U.S. commercial crude inventories likely decreased by about 3.1 million barrels (bbl) during the week-ended July 31 following the Energy Information Administration's reported 10.6 million drawdown the previous week.
With refinery runs expected to increase marginally, gasoline stocks are expected to decline by 2 million barrels and distillate stocks by 1 million barrels last week.
The American Petroleum Institute will release its weekly estimates at 4:30 p.m. ET Tuesday followed by official data from EIA on Wednesday at 10:30 a.m. ET.
At settlement, the U.S. crude benchmark gained 69 cents to $41.70 bbl and the international Brent crude contract advanced 28 cents to $44.43 bbl. NYMEX ULSD futures for September delivery finished 1.75 cents higher at $1.2584 gallon and the front-month RBOB contract edged up slightly to $1.2143 gallon.
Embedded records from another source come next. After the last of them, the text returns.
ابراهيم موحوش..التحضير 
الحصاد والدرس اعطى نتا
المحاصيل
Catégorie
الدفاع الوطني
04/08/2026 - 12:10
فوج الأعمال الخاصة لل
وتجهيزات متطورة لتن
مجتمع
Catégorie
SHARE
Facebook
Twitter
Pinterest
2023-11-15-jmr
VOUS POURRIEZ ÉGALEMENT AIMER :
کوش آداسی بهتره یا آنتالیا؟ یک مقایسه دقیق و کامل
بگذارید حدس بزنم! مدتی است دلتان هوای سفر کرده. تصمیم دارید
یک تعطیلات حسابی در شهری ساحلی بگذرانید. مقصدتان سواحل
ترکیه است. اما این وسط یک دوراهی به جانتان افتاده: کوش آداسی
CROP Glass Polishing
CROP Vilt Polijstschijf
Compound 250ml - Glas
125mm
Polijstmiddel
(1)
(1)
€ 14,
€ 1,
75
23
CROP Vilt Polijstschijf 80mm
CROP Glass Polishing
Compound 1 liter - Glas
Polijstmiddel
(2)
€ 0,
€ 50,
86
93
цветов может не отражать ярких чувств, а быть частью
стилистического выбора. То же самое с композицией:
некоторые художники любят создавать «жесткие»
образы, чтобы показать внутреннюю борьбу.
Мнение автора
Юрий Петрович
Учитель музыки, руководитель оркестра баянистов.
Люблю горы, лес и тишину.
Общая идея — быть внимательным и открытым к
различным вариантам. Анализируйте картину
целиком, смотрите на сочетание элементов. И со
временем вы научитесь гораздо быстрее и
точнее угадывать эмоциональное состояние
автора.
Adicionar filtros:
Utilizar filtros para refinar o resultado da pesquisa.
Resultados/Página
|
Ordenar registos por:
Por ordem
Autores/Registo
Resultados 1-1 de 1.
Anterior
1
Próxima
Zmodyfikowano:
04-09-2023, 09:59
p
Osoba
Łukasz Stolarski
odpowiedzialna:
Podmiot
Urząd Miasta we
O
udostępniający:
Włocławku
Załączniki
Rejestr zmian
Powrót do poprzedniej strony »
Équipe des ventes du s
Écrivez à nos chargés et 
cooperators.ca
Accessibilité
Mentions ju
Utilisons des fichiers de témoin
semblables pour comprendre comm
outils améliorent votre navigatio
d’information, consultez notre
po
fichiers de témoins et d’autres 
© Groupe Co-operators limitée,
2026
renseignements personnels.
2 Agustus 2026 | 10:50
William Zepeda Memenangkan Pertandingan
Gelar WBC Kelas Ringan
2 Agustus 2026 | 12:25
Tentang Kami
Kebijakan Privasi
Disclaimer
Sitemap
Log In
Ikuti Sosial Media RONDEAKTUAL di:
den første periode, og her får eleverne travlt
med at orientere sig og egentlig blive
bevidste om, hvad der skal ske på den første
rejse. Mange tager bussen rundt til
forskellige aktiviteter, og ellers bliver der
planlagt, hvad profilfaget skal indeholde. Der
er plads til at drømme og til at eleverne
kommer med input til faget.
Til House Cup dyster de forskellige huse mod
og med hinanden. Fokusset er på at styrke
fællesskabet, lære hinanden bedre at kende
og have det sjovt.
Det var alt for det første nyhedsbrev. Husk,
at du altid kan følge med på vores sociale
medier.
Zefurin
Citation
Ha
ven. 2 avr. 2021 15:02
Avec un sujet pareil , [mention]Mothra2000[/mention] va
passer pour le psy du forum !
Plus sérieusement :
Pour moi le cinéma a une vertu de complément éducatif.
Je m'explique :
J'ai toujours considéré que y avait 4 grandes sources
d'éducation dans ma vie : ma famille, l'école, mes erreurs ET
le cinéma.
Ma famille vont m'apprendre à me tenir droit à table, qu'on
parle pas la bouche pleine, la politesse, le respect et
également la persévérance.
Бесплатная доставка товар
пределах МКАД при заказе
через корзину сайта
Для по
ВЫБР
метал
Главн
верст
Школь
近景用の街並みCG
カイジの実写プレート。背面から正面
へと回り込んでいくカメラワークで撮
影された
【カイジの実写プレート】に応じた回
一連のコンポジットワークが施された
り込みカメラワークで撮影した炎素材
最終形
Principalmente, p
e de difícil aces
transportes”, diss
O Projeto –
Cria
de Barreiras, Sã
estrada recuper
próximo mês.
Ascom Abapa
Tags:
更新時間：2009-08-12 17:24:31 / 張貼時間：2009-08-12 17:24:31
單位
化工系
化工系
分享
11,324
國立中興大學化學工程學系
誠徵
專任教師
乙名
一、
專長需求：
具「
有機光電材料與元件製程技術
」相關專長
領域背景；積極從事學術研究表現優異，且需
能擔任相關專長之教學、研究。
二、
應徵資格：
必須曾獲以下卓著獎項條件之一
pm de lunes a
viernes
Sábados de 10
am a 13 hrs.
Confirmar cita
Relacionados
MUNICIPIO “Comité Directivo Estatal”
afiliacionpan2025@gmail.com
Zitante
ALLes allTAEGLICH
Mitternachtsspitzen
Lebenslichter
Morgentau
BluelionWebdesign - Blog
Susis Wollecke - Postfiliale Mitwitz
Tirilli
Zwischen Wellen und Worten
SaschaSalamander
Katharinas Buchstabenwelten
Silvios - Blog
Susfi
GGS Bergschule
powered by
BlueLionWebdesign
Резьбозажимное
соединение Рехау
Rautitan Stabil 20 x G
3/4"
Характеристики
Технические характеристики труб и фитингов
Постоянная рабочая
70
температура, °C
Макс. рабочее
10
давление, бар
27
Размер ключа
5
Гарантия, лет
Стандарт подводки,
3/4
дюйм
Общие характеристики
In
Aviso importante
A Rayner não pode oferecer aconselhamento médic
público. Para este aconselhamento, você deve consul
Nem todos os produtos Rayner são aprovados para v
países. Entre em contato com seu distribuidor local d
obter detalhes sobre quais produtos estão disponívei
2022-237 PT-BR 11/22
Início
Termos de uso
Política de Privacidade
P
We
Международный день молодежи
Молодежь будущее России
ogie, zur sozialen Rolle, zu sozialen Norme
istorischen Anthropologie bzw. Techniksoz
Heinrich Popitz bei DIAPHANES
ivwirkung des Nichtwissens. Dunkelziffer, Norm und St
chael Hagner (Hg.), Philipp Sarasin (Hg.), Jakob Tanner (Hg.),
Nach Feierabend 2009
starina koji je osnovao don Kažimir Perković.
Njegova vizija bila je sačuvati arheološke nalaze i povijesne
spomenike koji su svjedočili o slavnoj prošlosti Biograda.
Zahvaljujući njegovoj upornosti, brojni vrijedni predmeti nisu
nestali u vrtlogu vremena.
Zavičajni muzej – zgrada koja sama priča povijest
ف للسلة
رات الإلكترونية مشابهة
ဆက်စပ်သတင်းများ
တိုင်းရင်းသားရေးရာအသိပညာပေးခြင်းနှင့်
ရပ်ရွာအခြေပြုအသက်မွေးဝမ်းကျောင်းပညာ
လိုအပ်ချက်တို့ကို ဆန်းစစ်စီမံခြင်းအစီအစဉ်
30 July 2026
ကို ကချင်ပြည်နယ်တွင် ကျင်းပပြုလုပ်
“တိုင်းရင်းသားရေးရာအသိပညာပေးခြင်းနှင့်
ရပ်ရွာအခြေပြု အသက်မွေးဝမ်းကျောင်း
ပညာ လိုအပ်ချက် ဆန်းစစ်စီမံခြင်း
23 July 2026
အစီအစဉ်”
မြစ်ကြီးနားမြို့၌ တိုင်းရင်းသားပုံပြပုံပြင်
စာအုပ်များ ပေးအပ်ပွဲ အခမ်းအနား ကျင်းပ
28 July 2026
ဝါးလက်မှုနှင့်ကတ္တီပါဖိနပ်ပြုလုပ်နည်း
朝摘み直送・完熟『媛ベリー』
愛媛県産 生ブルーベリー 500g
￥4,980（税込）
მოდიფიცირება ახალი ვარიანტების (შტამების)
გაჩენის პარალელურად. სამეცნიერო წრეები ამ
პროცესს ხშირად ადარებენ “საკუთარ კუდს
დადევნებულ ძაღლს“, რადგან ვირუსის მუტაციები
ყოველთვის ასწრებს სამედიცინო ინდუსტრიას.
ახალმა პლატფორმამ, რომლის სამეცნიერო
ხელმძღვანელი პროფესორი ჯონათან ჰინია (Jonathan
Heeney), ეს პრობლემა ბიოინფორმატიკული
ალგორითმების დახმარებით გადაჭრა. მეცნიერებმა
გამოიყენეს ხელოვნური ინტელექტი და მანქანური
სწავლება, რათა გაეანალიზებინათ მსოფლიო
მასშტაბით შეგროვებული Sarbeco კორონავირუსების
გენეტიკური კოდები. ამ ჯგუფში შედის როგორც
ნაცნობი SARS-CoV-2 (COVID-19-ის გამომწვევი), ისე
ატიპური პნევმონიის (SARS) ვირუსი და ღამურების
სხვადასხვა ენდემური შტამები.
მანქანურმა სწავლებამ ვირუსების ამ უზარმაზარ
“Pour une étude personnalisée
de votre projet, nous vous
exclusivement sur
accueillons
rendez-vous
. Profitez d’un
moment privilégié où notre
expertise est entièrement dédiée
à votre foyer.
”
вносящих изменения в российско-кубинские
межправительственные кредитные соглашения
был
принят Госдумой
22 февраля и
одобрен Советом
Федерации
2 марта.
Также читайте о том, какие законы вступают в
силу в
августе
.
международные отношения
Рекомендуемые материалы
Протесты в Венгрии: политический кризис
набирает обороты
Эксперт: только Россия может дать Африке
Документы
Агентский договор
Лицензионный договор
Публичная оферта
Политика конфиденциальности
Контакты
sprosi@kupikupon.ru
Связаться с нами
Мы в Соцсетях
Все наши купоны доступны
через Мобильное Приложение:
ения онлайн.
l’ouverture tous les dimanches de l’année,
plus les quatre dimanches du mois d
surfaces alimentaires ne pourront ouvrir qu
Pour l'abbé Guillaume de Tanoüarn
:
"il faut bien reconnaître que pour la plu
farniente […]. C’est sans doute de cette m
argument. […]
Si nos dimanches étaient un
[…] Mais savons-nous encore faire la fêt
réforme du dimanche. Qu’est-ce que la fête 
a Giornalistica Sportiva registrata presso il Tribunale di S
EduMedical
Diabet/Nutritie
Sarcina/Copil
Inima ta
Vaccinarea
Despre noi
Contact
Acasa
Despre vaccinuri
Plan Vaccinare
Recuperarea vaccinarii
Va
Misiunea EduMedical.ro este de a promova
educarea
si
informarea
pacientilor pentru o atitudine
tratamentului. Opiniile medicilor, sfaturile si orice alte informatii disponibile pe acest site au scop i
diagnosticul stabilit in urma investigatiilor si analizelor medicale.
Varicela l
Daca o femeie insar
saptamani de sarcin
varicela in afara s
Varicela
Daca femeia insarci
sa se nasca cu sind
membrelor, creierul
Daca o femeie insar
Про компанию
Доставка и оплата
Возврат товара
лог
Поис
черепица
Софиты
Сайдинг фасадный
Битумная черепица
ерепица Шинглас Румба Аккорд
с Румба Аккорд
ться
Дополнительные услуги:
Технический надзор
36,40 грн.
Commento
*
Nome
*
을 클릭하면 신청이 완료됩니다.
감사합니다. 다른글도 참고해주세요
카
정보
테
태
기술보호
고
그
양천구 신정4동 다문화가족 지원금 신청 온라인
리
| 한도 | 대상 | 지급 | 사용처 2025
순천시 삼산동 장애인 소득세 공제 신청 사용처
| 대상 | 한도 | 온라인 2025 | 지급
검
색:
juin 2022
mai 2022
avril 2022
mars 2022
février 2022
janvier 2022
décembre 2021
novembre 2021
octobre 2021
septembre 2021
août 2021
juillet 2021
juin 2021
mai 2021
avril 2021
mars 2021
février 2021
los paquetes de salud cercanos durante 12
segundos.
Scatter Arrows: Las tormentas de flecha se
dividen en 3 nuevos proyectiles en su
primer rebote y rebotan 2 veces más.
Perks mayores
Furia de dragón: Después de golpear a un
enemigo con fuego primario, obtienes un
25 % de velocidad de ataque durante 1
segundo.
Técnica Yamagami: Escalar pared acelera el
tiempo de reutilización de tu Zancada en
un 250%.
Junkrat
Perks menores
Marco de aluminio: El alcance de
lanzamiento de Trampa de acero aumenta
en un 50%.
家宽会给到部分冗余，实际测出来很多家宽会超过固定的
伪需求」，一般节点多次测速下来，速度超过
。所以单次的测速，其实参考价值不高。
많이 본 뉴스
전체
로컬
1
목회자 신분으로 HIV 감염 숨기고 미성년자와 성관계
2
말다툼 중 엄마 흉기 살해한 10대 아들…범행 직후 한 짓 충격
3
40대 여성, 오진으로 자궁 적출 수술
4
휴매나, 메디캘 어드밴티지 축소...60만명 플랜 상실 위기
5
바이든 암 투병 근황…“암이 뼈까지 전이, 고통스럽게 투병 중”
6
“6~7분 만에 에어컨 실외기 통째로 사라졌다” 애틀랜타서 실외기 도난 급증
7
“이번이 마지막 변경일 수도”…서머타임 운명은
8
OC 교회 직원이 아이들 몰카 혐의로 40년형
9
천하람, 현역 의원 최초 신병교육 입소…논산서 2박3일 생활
The U.S. dollar extended its decline into Tuesday afternoon, down 0.26% to 93.260 against the basket of the foreign currency, offering some support for the oil complex.
Crude futures came under selling pressure earlier in the session after a Bloomberg survey found crude production from Organization of the Petroleum Exporting Countries jumped by 900,000 barrels per day (bpd) last month to 23.43 million bpd. The increase is mostly driven by output hikes in Saudi Arabia, Kuwait and United Arab Emirates as producers moved to phase out the top-up voluntary cuts in July.
Additionally, data showed Iraq and Nigeria made no progress in implementing their pledged cutbacks, let alone the additional curbs they had pledged in compensation for earlier non-compliance. Private shipping data suggests Nigeria's crude oil exports for September are set to hold steady at 1.59 million bpd while Iraq increased its exports to 2.70 million bpd in July.
Russia, the biggest non-OPEC member in the alliance, also increased production in July, according to preliminary data from the Energy Ministry.
Manufacturing data out of the United States and Eurozone continue to show signs of recovery, albeit from a lower base. Institute of Supply Management data show U.S. manufacturers reported an increase in business activity last month to 54.2 from 52.6 in June, well above the 50-point threshold dividing expanding activity from a contraction, and the highest reading since March 2019.
A notable piece of the ISM data was new orders, which rose to 61.5 versus
56.4 in June as export sales returned to growth. Rebound in new orders and exports might suggest that August should see further output gains that will likely prove supportive for the oil complex. In the Eurozone, manufacturing activity last month expanded for the first time since early 2019 as demand rebounded sharply, a survey showed on Monday.